### ARTICLE
Opinion and Analysis

The beta of Hyper-V, Microsoft’s hypervisor-based virtualisation technology, has come early in what Microsoft calls a ‘holiday surprise’, although VMware says they’re five years late.
Expected in the first quarter of 2008 alongside the launch of Windows Server 2008, Microsoft has launched their Hyper-V as beta software two or three months early, hoping to gain a much wider pool of valuable feedback to improve the software, then likely ship an RC1 before the final version.

Hyper-V is due to arrive with “180 days” or around 6 months after the RTM of Windows Server 2008, and must be run with the current release candidate of Windows Server 2008, so there’s still plenty of testing and fine tuning for developers to come in the quest to deliver a solid, stable version RTM product, with the inevitable improvements, updates and security fixes to come after that.

Rather than leave users with the September 2007 ‘Community Preview’ of the Hyper-V technology, Microsoft clearly believes Hyper-V has been improved enough to be classed as a beta, showing progress has been made, and presumably continue working on improving the software as rapidly as possible as feedback comes from Microsoft’s error reporting systems and starts arriving in steadily growing volume.

The Hyper-V beta is much improved, according to Microsoft’s Hyper-V website, offering a raft of new features that sound impressive for those running server farms and data centres, although in response to the Microsoft threat, Information Week has quoted VMware's Bogomil Balkansky, the senior director of product marketing, saying that: “We've been selling products since 2001 Microsoft is shipping in beta something that represented the state of the art five years ago.”
 
That said, no-one would be using Hyper-V in a production environment at the moment, given its brand new beta status, where problems are expected to occur. Most virtualisation customers are either using market leader VMware, growing competitor Xen (recently purchased by Citrix), Parallels (formely SWsoft and most famous for Parallels Desktop for Mac),  Microsoft’s Virtual PC, Sun, Microsoft and also Novell, depending on whether they’re running servers, consumer desktops and notebooks, Windows, Linux or Macs.

Information Week also quotes analysts saying that only 5% of the server market has been virtualised so far, showing how large the market and the market opportunity still is. This has placed VMware in the position of facing a raft of customers, some of whom are or could in the future offer their software free as part of their operating system offering.

Free products affect your income stream, so if you’re still going to charge money, you need to out innovate your competition. So far, VMware’s recent moves into being partially built into server hardware and the sheer superiority of their server virtualisation software show that their multi-year lead is pushing virtualisation into new directions, while giving competitors plenty of ideas to copy.

### SUPPLIED MATERIAL
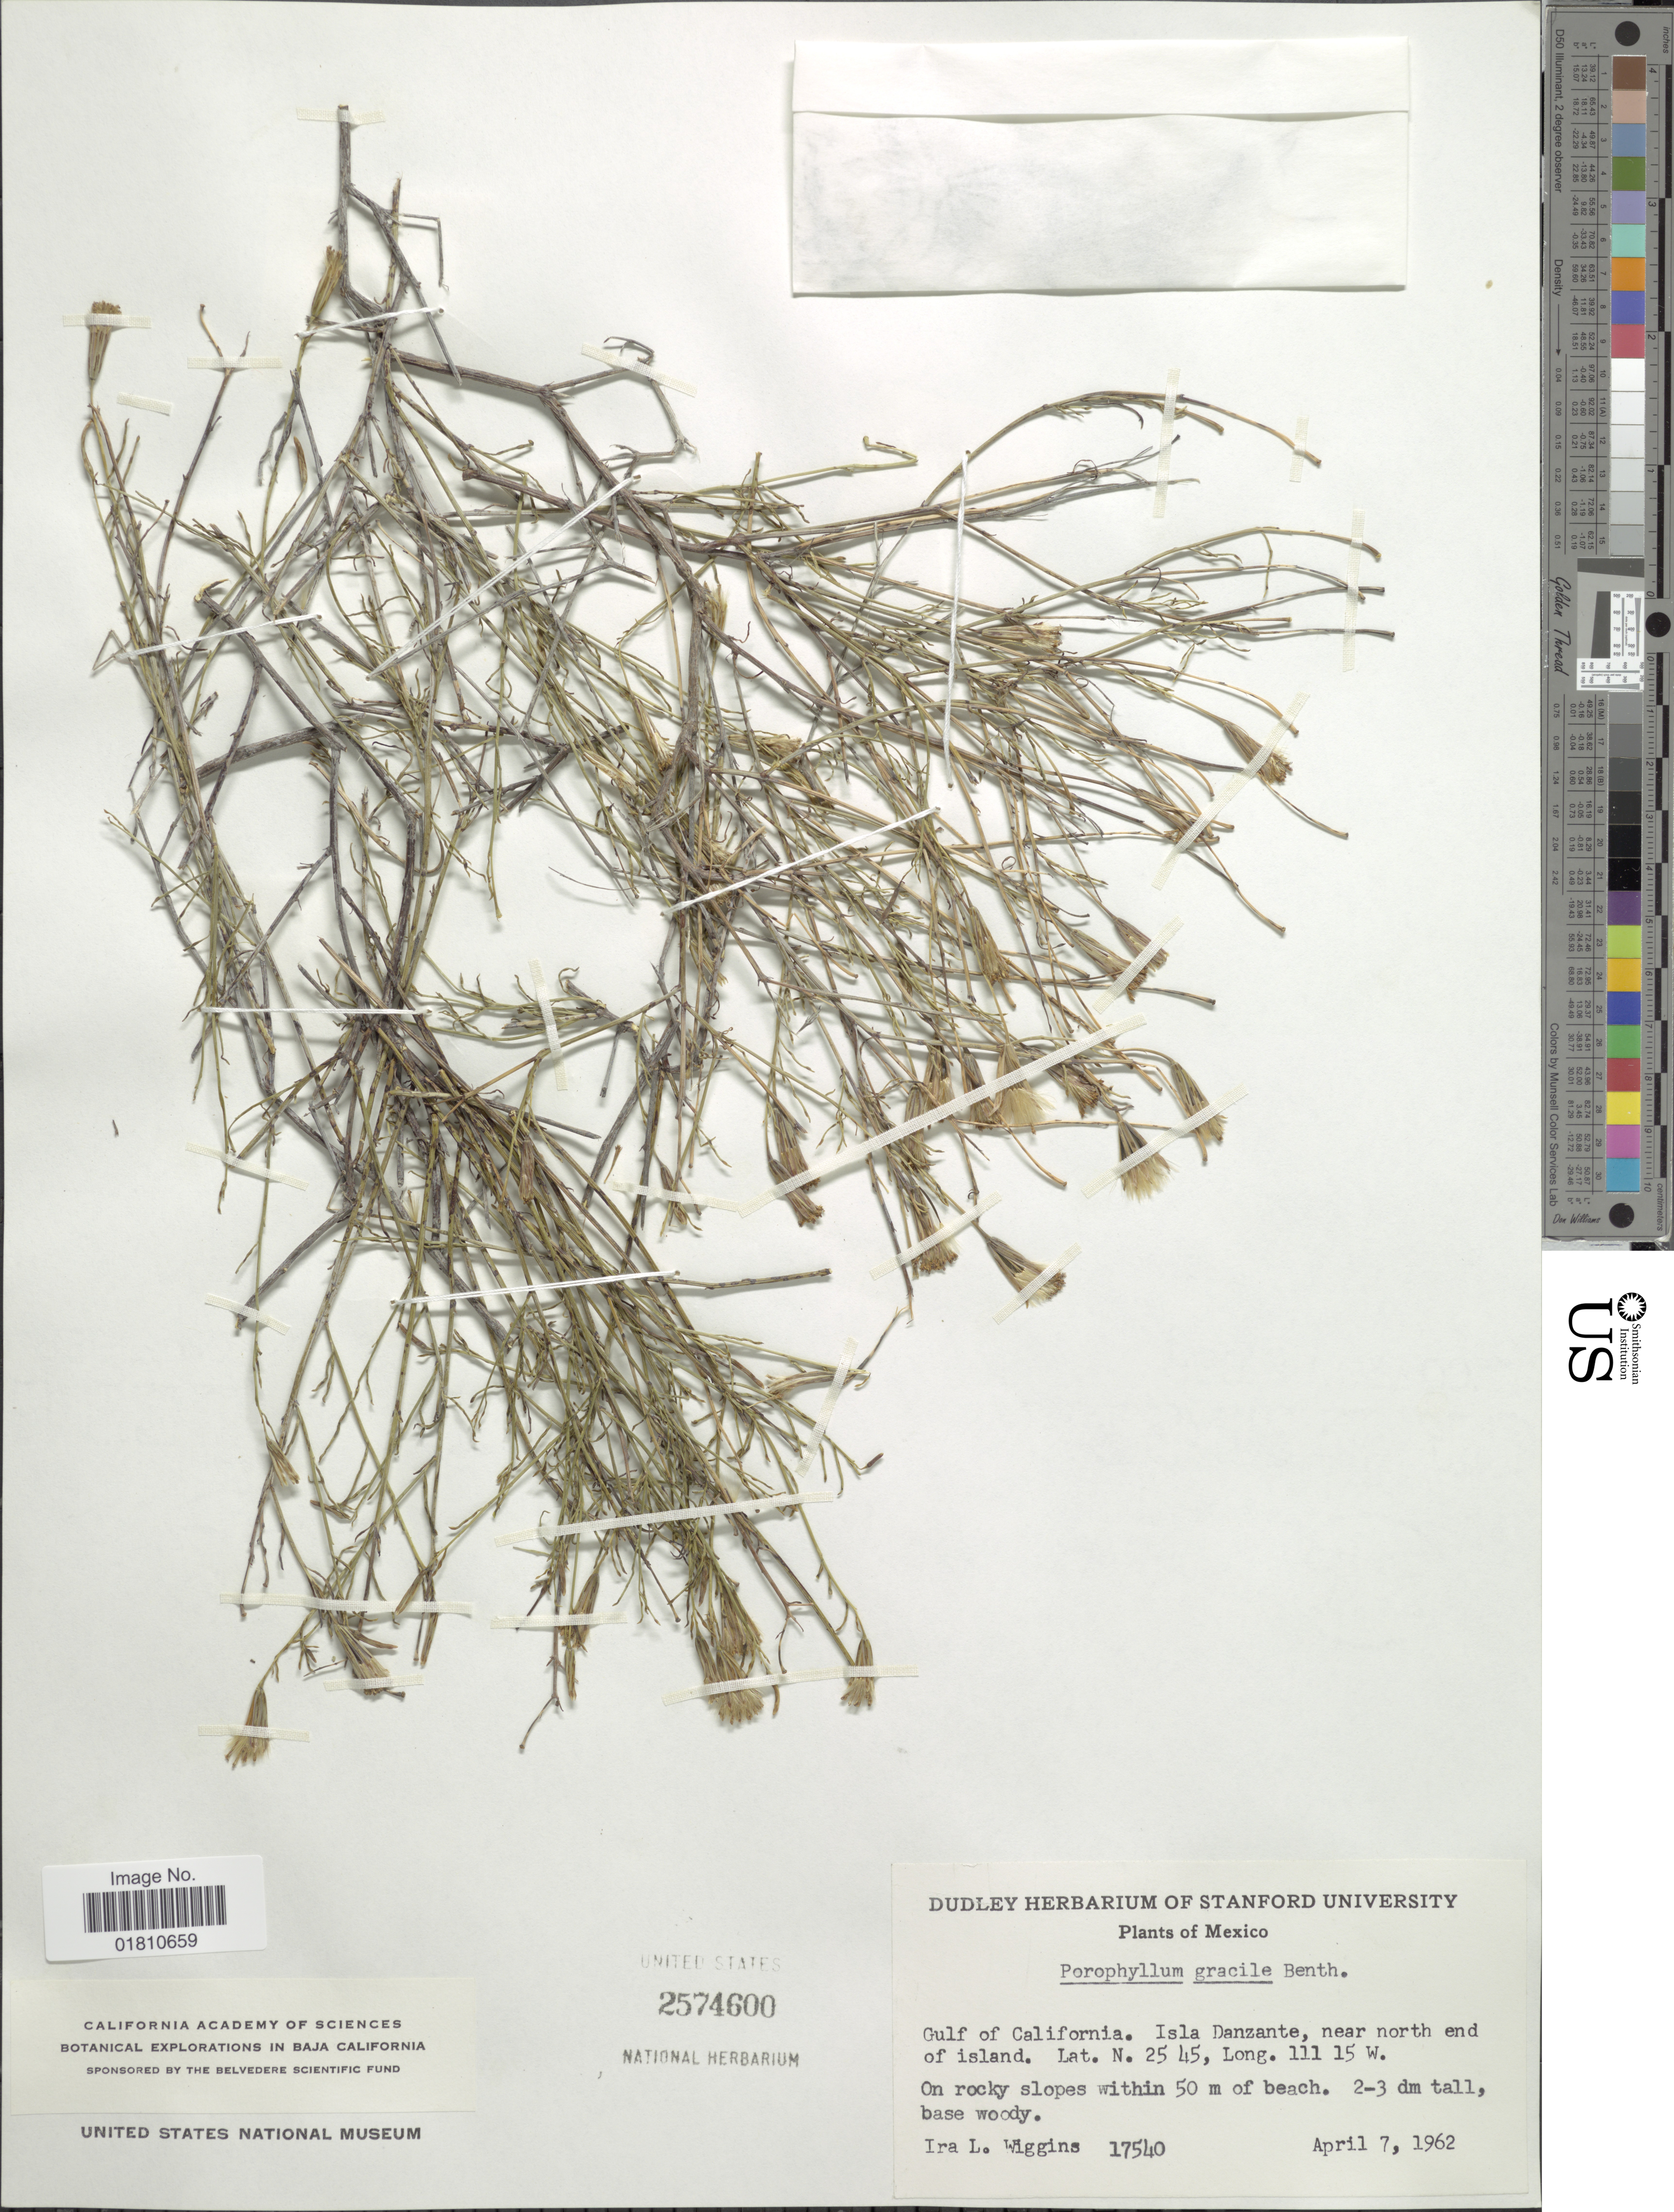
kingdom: Plantae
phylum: Tracheophyta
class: Magnoliopsida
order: Asterales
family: Asteraceae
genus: Porophyllum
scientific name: Porophyllum gracile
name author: Benth.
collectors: I. L. Wiggins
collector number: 17540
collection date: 1962-04-07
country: Mexico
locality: Gulf of California, Isla Danzante, near north end of island, on rocky slope within 50 m of beach.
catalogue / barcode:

### YOUR INSTRUCTIONS
Restate the part of the article on the Hyper-V beta that opens with "Information Week also" and closes with "operating system offering.", substituting "industry experts" for "analysts". The records have no connection to the article on the Hyper-V beta.

### EXPECTED ANSWER
Information Week also quotes industry experts saying that only 5% of the server market has been virtualised so far, showing how large the market and the market opportunity still is. This has placed VMware in the position of facing a raft of customers, some of whom are or could in the future offer their software free as part of their operating system offering.